### ZU BEANTWORTENDE FRAGEN
[a] Nenne alle Darstellerinnen und Darsteller, die im Text zur Analyse in Klammern hinter einer Rolle stehen, jeweils zusammen mit dieser Rolle.
[b] Stimmen die folgenden Aussagen mit dem Text zur Analyse überein? Antworte jeweils mit Ja oder Nein und zitiere die entscheidenden Worte.
(i) Anna Janneke war früher Kriminalpsychologin.
(ii) Der Film ist der erste von einer Frau inszenierte «Tatort» des Jahres.
(iii) Das Publikum wird in die Position des Killers versetzt.

### TEXT ZUR ANALYSE
_____

Nun machen sich die Frankfurter Hauptkommissare Anna Janneke (Margarita Broich) und Paul Brix (Wolfram Koch) auf die Suche nach dem Flüchtigen. Gerade Anna hat großes Interesse daran, Alexander dingfest zu machen, schließlich hat sie schon einmal Bekanntschaft mit ihm gemacht: Sie war es, die ihm damals, als sie noch Kriminalpsychologin war, eine narzisstische Persönlichkeitsstörung sowie ein unbändiges Verlangen nach Destruktion attestierte. Und nun sucht er sie wieder heim, was sie und ihren Kollegen über die Regeln ihres Chefs Henning Riefenstahl (Roeland Wiesnekker) hinwegsehen lässt …

Das «Tatort»-Debüt der mehrfach preisgekrönten «Der weiße Massai»-Regisseurin Hermine Huntgeburth ist zugleich lediglich der zweite von einer Frau inszenierte «Tatort» im bisherigen Jahr – eine eher betrübliche Statistik. Das Erste startete 2015 zwar eine Initiative, um hinter den Kulissen seiner TV-Filme den Frauenanteil zu erhöhen, bis diese Früchte trägt, dauert es allerdings ganz offensichtlich noch etwas. Bedauerlich. Nicht nur aus Fairnessgründen, sondern auch, weil Deutschland einige sehr fähige Regisseurinnen zu bieten hat, die gerne Huntgeburths Beispiel folgen dürfen. Die Grimme-Preisträgerin erweckt diese Geschichte gemeinsam mit Kameramann Sebastian Edschmid in Erdtönen zum Leben, wahrt genügend Abstand zu den Figuren, um keine „Mittendrin, statt nur dabei“-Story zu erzählen, heftet sich aber nah genug an ihre Gesichter, um Nähe und Intimität zu vermitteln. Das Publikum wird also nicht in den Killer versetzt, und auch nicht in die Ermittler, ist aber sehr wohl in einer sehr genauen Beobachterposition.

_____

### BEREITGESTELLTE DATEN
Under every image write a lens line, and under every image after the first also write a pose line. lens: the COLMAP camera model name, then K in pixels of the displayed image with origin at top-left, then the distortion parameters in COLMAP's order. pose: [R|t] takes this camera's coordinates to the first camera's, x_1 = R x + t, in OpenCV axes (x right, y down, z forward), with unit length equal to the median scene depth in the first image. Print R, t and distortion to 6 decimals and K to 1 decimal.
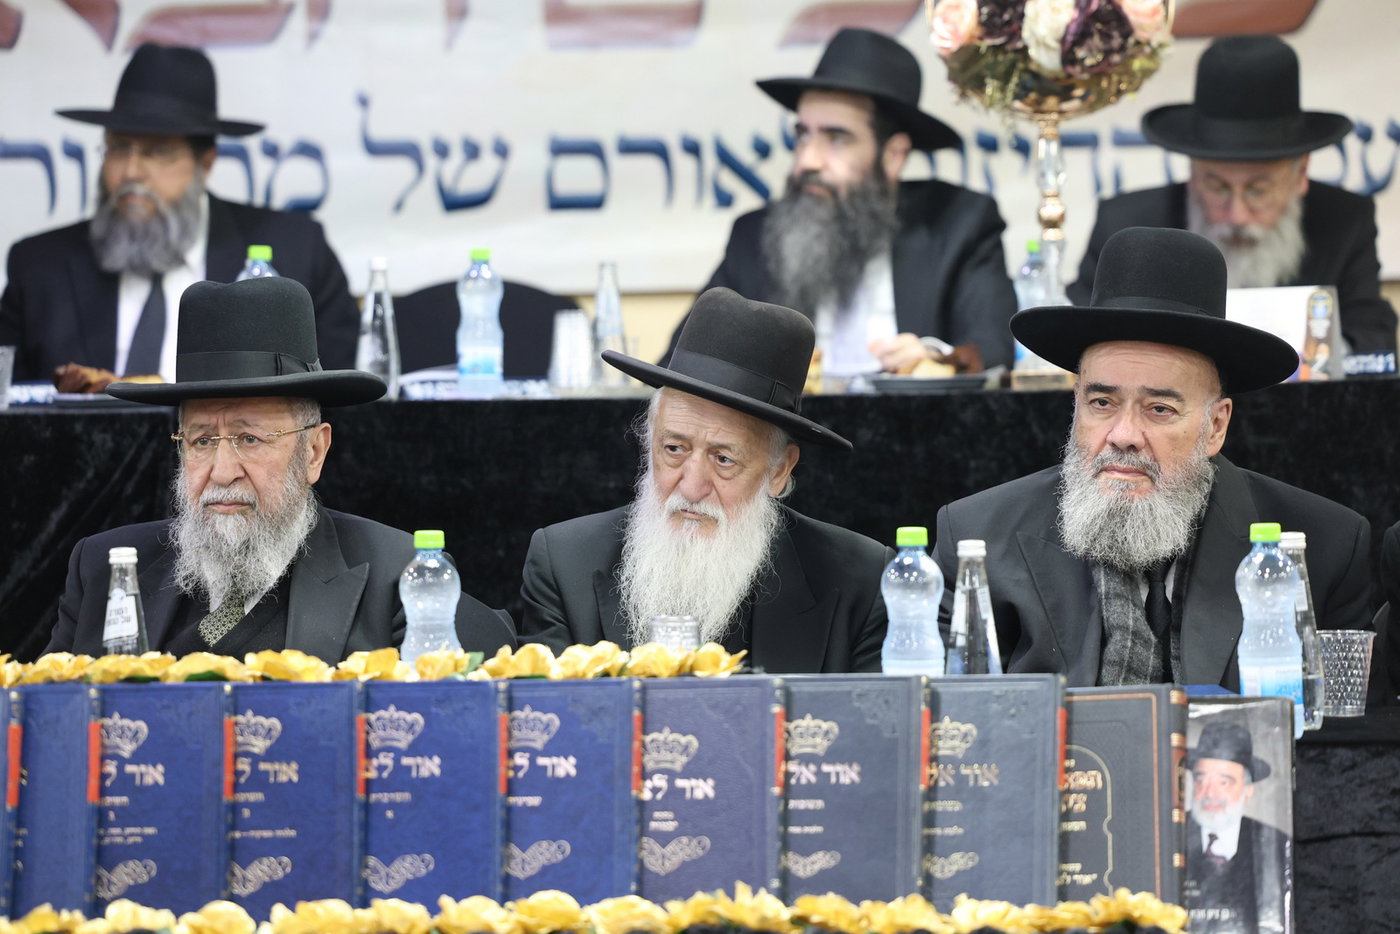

_____

### ERGEBNISSE DER AUFGABEN
[a]
Margarita Broich: Anna Janneke
Wolfram Koch: Paul Brix
Roeland Wiesnekker: Henning Riefenstahl

[b]
(i) Ja: „als sie noch Kriminalpsychologin war“
(ii) Nein: „lediglich der zweite von einer Frau inszenierte «Tatort» im bisherigen Jahr“
(iii) Nein: „Das Publikum wird also nicht in den Killer versetzt“